(Beginning of Data provided)

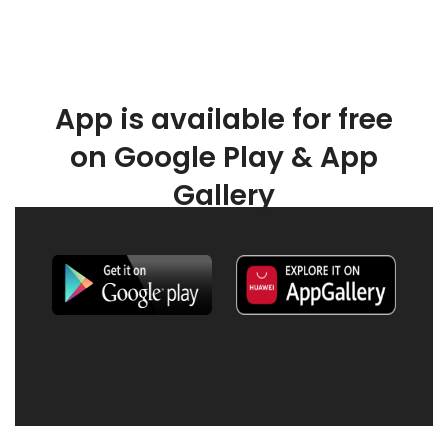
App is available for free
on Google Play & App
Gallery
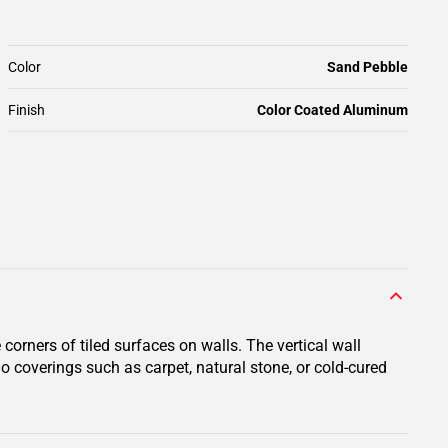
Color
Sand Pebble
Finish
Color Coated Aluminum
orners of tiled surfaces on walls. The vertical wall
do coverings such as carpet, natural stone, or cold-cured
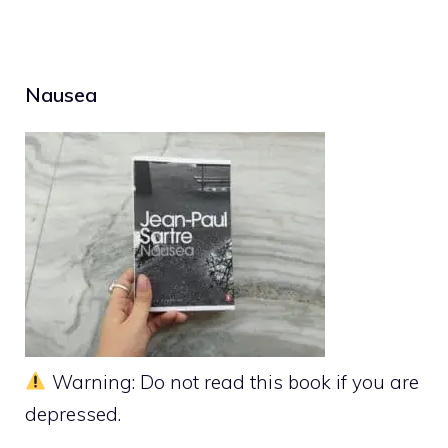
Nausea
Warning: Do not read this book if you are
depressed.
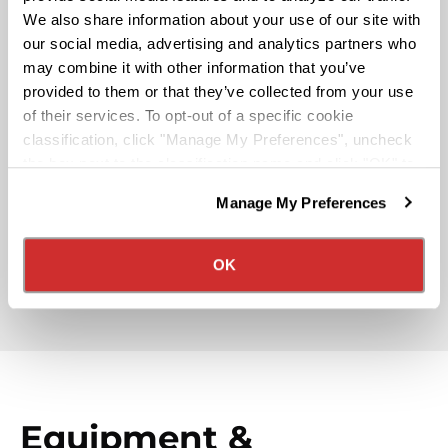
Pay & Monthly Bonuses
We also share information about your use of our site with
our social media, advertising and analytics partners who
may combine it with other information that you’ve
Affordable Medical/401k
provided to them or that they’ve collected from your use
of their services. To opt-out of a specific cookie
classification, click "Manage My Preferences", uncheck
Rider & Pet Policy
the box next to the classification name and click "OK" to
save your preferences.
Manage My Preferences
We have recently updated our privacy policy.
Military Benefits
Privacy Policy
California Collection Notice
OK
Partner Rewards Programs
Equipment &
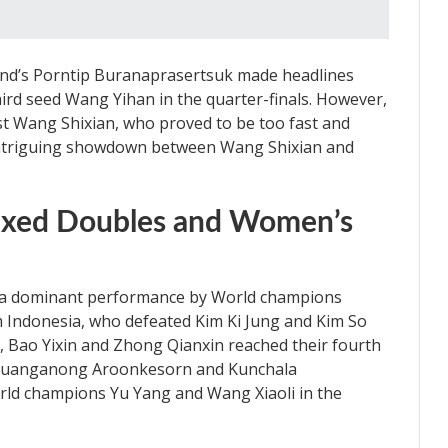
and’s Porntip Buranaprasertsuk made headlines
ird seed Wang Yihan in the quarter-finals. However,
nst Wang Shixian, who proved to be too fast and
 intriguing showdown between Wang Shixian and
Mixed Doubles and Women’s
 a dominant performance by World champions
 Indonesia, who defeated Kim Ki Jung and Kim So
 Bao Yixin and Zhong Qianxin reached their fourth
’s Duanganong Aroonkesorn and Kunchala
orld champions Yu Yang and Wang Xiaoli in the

(End of Data provided)

- Goal of the exercise
Print, exactly and with no pictures, the lines of the listing above starting at the one that has "Warning: Do not read this book if you are" and ending at the one that has "Rider & Pet Policy", both included.

- Solution for this problem
Warning: Do not read this book if you are
depressed.
Pay & Monthly Bonuses
We also share information about your use of our site with
our social media, advertising and analytics partners who
may combine it with other information that you’ve
Affordable Medical/401k
provided to them or that they’ve collected from your use
of their services. To opt-out of a specific cookie
classification, click "Manage My Preferences", uncheck
Rider & Pet Policy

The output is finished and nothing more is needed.